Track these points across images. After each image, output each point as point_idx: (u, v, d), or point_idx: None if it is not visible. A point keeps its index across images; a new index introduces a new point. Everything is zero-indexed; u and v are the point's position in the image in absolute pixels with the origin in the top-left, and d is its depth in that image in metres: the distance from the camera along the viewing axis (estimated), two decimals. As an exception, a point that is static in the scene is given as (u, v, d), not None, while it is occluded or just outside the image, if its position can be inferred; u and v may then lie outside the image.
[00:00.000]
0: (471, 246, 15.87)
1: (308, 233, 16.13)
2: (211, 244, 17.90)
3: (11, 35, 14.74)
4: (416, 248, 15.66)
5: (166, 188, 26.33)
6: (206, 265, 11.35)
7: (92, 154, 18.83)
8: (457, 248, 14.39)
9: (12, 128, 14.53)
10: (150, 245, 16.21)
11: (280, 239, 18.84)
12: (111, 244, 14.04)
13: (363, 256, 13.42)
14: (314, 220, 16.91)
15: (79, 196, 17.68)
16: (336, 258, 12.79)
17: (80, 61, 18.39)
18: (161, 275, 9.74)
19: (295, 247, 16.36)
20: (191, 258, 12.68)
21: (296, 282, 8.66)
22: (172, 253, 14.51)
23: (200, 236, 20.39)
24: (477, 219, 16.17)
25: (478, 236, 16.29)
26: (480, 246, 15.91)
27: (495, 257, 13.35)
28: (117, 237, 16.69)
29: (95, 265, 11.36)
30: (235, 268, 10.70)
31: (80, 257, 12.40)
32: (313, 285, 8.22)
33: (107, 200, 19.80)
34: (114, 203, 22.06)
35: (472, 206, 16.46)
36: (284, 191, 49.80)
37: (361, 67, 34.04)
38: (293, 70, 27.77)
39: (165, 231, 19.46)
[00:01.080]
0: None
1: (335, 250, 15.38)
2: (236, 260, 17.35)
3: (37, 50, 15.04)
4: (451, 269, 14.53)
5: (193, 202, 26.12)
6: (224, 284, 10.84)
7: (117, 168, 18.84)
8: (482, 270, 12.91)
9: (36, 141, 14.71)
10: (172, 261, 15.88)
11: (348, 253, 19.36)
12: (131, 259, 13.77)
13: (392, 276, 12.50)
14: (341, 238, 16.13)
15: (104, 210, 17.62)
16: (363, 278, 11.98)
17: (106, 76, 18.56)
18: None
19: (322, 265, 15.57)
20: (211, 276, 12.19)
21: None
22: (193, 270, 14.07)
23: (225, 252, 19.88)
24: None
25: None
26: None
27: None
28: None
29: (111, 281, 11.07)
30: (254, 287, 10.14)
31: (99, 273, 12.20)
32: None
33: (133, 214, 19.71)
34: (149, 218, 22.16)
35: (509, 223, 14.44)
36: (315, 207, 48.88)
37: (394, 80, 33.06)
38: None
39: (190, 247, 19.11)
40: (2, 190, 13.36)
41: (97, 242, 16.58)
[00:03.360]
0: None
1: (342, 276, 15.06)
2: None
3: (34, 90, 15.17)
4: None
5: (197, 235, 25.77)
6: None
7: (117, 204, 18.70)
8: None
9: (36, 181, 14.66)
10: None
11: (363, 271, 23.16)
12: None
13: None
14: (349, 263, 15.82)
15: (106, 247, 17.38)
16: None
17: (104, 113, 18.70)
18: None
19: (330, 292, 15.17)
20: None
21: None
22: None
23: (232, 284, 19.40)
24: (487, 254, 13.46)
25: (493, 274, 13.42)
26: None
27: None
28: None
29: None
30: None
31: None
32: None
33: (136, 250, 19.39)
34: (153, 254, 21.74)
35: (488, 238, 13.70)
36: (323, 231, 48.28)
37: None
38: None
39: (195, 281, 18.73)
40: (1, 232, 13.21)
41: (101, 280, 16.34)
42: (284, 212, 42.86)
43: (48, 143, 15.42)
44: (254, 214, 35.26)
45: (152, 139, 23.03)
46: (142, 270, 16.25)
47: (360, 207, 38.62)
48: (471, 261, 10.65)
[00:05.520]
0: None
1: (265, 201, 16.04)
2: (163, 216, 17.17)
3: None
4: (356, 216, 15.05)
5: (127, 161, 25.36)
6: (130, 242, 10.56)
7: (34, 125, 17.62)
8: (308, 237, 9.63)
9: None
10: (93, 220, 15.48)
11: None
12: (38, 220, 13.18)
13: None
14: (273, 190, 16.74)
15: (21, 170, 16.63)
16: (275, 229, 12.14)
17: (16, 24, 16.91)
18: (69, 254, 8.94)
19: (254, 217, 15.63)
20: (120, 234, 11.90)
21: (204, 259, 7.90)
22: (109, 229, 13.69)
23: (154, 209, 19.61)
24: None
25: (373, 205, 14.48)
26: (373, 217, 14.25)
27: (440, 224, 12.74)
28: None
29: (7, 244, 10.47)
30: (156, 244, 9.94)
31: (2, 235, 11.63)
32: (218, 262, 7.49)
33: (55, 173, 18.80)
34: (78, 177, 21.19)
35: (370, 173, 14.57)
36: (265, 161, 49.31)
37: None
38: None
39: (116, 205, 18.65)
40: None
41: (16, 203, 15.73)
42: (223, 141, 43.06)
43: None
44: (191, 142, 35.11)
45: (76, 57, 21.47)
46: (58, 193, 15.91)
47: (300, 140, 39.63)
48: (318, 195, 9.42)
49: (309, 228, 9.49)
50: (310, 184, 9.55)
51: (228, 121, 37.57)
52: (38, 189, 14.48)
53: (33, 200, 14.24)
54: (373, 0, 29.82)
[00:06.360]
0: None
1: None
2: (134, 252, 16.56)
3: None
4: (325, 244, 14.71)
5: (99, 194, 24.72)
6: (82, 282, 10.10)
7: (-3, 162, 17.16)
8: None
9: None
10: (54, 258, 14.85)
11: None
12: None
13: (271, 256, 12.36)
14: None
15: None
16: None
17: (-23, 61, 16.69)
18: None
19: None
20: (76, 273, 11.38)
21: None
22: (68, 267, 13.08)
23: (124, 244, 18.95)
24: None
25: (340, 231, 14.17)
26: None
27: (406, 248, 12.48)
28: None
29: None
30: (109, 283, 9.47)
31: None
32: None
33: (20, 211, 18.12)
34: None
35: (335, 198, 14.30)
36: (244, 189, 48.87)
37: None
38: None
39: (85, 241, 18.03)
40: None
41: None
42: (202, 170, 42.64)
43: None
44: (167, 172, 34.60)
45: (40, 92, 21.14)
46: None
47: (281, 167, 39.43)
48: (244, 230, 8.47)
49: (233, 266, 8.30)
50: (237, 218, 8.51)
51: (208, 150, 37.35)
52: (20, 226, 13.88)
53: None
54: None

┄┄┄┄┄┄┄┄┄┄┄┄┄┄┄┄┄┄┄┄

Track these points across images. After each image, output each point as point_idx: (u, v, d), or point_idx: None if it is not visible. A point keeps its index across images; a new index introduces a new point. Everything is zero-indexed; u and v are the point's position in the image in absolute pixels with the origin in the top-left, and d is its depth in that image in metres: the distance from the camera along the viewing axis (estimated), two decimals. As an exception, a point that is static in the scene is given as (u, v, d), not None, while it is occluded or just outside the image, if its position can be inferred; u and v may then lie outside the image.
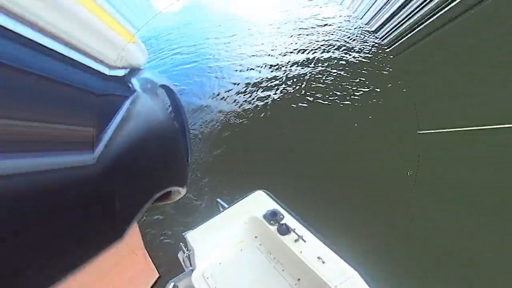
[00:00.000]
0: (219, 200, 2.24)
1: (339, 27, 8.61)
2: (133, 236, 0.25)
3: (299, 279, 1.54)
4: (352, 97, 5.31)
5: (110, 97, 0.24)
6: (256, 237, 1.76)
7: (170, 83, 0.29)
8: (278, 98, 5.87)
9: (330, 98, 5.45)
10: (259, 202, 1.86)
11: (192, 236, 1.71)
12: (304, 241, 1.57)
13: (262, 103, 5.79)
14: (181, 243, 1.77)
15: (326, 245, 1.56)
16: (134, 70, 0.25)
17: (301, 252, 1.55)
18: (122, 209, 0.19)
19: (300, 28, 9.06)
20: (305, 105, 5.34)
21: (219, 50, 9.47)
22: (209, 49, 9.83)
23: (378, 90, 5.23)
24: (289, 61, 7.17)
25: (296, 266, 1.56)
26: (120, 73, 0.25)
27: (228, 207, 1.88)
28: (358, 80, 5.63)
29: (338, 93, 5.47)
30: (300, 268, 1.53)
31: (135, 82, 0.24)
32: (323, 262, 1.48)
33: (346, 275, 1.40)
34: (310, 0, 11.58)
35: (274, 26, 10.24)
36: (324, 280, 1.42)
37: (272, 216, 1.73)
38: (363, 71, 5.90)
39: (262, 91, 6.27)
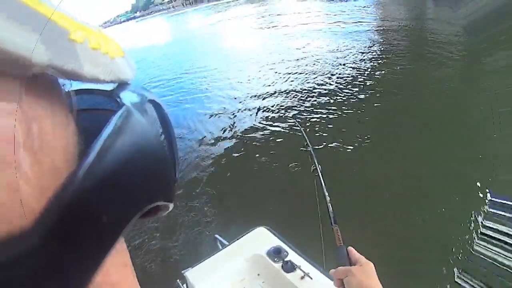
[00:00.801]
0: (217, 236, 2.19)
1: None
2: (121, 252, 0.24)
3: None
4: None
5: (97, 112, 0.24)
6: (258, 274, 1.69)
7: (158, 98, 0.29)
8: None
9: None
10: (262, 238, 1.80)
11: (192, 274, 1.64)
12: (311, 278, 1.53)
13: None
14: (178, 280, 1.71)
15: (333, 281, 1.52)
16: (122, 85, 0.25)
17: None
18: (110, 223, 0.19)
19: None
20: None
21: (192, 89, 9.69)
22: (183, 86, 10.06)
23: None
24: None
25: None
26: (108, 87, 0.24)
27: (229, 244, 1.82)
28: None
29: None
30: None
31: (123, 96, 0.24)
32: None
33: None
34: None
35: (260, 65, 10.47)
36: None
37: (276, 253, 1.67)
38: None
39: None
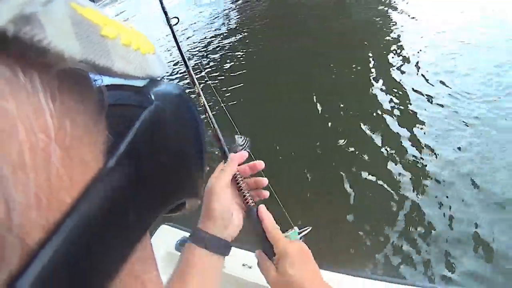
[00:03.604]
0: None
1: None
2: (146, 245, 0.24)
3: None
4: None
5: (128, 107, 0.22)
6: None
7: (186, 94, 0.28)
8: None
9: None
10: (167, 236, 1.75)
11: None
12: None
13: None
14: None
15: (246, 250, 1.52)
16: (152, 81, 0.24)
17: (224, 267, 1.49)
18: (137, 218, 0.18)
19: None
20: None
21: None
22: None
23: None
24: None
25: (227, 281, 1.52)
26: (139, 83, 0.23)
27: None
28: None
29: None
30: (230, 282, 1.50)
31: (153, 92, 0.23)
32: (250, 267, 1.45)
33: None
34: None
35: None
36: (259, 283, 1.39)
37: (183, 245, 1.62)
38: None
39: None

┄┄┄┄┄┄┄┄┄┄┄┄┄┄┄┄┄┄┄┄

**REQUIRED ACTION**
As listed above, the lines from the line with "18: (122, 209, 0.19)" to the line with "30: (300, 268, 1.53)" are to be echoed exactly, with both ends included and nothing added.

**EXERCISE SOLUTION**
18: (122, 209, 0.19)
19: (300, 28, 9.06)
20: (305, 105, 5.34)
21: (219, 50, 9.47)
22: (209, 49, 9.83)
23: (378, 90, 5.23)
24: (289, 61, 7.17)
25: (296, 266, 1.56)
26: (120, 73, 0.25)
27: (228, 207, 1.88)
28: (358, 80, 5.63)
29: (338, 93, 5.47)
30: (300, 268, 1.53)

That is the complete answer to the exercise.